→ **Instructions to follow**
Retype only the lines at the head of the records, first through the one with "Page 99 – Students", exactly as written.

→ **Source records**
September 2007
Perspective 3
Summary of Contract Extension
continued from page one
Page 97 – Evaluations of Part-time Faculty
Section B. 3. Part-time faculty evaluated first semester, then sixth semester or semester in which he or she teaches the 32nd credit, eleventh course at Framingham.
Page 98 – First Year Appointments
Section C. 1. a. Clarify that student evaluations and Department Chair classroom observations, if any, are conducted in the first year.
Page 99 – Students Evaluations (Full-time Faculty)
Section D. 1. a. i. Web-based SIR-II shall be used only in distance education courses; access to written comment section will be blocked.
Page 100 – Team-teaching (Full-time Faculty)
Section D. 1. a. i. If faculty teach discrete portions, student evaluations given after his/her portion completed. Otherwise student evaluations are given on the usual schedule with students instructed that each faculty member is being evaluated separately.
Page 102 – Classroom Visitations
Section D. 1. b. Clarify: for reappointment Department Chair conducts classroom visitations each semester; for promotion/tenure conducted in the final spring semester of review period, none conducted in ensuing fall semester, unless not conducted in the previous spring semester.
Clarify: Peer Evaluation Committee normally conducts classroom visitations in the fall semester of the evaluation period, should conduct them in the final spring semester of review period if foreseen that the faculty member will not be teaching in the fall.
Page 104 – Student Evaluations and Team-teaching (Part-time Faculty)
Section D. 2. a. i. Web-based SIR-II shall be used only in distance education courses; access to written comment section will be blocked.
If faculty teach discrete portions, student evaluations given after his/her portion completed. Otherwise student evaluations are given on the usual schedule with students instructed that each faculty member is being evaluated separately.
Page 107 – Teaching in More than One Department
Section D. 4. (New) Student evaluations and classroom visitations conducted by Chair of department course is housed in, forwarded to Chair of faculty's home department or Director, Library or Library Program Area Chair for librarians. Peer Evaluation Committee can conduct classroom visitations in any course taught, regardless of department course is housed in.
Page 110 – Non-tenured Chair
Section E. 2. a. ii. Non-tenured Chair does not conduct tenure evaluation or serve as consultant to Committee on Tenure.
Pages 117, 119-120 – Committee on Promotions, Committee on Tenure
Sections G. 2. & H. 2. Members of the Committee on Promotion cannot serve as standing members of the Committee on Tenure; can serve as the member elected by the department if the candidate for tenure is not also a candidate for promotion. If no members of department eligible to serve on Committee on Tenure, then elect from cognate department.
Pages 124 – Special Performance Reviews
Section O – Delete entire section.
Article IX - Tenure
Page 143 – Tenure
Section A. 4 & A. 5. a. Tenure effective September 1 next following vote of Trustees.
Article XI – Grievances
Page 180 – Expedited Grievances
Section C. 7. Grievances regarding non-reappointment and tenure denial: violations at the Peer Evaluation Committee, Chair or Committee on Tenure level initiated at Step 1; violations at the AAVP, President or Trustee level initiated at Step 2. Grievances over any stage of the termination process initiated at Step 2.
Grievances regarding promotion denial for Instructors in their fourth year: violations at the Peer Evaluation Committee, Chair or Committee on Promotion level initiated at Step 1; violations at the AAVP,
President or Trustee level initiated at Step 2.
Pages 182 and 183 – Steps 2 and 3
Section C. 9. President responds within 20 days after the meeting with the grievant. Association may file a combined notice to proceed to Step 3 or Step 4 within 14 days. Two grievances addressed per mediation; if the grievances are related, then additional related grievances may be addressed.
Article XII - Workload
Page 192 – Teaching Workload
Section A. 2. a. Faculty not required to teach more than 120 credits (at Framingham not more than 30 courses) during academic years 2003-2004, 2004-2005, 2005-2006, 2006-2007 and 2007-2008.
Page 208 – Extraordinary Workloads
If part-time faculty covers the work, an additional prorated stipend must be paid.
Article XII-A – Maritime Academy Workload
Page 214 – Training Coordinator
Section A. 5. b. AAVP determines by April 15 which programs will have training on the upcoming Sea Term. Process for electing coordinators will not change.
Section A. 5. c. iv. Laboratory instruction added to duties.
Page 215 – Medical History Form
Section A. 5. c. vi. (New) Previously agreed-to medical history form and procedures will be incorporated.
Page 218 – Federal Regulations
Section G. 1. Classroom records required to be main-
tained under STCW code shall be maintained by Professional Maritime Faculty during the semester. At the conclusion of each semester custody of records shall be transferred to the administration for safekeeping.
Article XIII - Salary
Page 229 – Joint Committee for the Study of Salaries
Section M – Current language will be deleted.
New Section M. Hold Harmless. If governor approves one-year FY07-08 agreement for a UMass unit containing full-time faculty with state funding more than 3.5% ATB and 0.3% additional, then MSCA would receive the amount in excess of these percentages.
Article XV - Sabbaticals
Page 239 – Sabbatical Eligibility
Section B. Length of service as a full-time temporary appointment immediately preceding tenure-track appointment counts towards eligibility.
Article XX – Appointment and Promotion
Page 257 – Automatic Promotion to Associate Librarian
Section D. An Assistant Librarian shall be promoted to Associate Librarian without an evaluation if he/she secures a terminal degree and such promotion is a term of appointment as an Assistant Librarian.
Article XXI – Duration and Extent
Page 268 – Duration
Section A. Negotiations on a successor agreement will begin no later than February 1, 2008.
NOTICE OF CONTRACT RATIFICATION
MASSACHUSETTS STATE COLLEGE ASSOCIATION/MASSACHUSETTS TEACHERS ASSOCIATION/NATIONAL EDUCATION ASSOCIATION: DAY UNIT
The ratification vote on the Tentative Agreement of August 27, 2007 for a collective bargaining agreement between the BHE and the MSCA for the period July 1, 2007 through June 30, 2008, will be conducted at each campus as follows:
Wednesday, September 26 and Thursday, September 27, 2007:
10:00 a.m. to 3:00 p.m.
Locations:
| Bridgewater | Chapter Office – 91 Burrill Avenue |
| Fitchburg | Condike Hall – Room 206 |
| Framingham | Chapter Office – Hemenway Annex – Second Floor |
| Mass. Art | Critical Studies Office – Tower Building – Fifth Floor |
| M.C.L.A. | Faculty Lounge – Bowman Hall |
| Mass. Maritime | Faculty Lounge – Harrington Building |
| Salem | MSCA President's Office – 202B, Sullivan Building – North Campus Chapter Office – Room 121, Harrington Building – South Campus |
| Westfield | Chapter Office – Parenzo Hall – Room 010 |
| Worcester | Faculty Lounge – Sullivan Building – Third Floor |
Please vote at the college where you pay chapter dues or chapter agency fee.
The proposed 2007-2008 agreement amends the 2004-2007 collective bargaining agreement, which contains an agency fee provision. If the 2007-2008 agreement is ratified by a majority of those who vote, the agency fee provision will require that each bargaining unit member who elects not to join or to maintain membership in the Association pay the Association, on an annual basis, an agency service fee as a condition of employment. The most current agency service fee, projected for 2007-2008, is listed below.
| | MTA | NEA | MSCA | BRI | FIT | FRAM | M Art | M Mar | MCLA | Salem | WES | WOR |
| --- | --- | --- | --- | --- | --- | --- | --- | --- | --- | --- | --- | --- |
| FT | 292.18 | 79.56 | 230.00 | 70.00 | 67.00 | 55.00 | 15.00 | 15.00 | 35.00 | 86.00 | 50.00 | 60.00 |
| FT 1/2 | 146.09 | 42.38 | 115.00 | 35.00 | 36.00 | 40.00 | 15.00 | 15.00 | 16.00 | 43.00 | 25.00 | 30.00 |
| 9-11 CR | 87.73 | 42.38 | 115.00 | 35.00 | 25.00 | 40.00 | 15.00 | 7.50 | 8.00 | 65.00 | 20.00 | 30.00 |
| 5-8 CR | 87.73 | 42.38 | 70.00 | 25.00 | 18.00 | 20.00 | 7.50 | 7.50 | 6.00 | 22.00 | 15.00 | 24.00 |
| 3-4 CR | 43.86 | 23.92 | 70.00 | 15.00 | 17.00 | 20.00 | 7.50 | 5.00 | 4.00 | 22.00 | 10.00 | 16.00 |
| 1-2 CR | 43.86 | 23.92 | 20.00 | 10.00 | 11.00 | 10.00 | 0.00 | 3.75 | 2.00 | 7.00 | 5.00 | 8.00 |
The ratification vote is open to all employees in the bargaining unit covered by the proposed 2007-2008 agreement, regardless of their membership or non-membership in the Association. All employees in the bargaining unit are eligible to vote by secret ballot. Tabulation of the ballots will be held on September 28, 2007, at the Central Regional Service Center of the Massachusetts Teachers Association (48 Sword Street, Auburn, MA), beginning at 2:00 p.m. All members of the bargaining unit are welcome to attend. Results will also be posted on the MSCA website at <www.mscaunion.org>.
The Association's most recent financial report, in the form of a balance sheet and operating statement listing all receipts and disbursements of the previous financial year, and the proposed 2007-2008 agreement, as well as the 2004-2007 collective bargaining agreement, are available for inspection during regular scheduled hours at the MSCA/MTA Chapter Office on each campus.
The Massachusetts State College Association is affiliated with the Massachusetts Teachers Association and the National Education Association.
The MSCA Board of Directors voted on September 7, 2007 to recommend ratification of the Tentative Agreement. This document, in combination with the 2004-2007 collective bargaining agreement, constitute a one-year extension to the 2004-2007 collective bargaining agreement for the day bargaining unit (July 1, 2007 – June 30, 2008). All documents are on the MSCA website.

→ **Exercise response**
September 2007
Perspective 3
Summary of Contract Extension
continued from page one
Page 97 – Evaluations of Part-time Faculty
Section B. 3. Part-time faculty evaluated first semester, then sixth semester or semester in which he or she teaches the 32nd credit, eleventh course at Framingham.
Page 98 – First Year Appointments
Section C. 1. a. Clarify that student evaluations and Department Chair classroom observations, if any, are conducted in the first year.
Page 99 – Students Evaluations (Full-time Faculty)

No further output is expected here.